Vital signs, in contrast to those in acute anemia (such as anemia due to acute blood loss), are rarely abnormal in patients with chronic anemias, because adaptive mechanisms are well developed. Tachycardia on exertion is usually the only exception to this rule.

Growth curves may be affected by chronic anemia, usually in a symmetrical fashion, although head circumference is not affected.
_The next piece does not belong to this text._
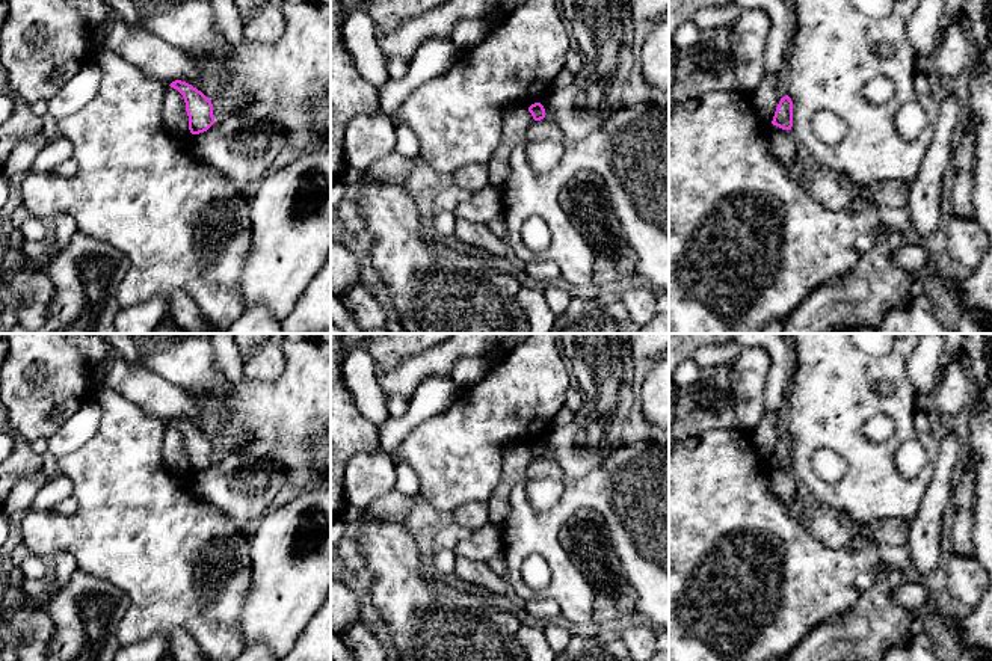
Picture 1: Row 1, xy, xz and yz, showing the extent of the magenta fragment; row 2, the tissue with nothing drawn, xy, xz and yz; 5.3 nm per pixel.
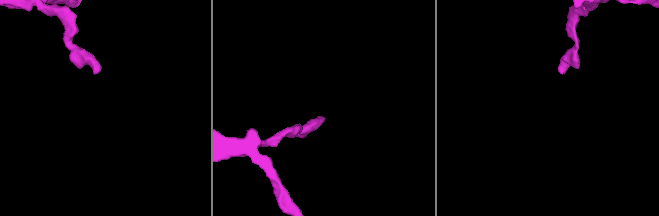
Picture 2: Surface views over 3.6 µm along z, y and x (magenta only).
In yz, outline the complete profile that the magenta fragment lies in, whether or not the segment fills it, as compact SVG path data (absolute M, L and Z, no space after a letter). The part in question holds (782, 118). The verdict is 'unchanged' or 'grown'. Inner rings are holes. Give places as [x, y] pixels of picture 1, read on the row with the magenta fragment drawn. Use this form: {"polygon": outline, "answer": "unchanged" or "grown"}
{"polygon": "M788 95L781 98L772 124L782 130L791 130L791 127L793 127L793 101Z", "answer": "unchanged"}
Fanconi anemia is characterized by some or all of the following dysmorphic features: small stature, small head, absent thumbs, and café-au-lait spots.

Chronic hemolysis with extramedullary hematopoiesis, such as in β-thalassemia major or sickle cell anemia, may result in frontal bossing and prominent cheeks.

Pallor may be difficult to appreciate unless carefully sought. Pallor of the conjunctivae, nail beds, palm creases, or gums may be recognized. Parents and friends usually do not notice any difference, because the problem is chronic.

Scleral icterus is common in chronic hemolytic anemia. The icterus waxes and wanes.

Petechiae and excessive bruises may indicate thrombocytopenia resulting from marrow aplasia or replacement by malignant cells. Less commonly, the same findings may reflect vasculitis resulting from infection or collagen vascular disease.

Papulovesicular lesions on the feet may suggest hookworm infestation.

Systolic murmur may be apparent and is usually loudest along the left sternal border, as is appropriate in any flow murmur.

Gallop rhythm, cardiomegaly, and hepatic enlargement may indicate early congestive heart failure.

Splenomegaly may indicate chronic hemolysis, as in HS, or elliptocytosis. It may also suggest hypersplenism due to many causes, such as portal hypertension or storage disease. Hypersplenism usually causes mild leukopenia and thrombocytopenia as well. Splenomegaly may also indicate leukemia, myelofibrosis, myeloproliferative disorder, or myelodysplastic syndrome.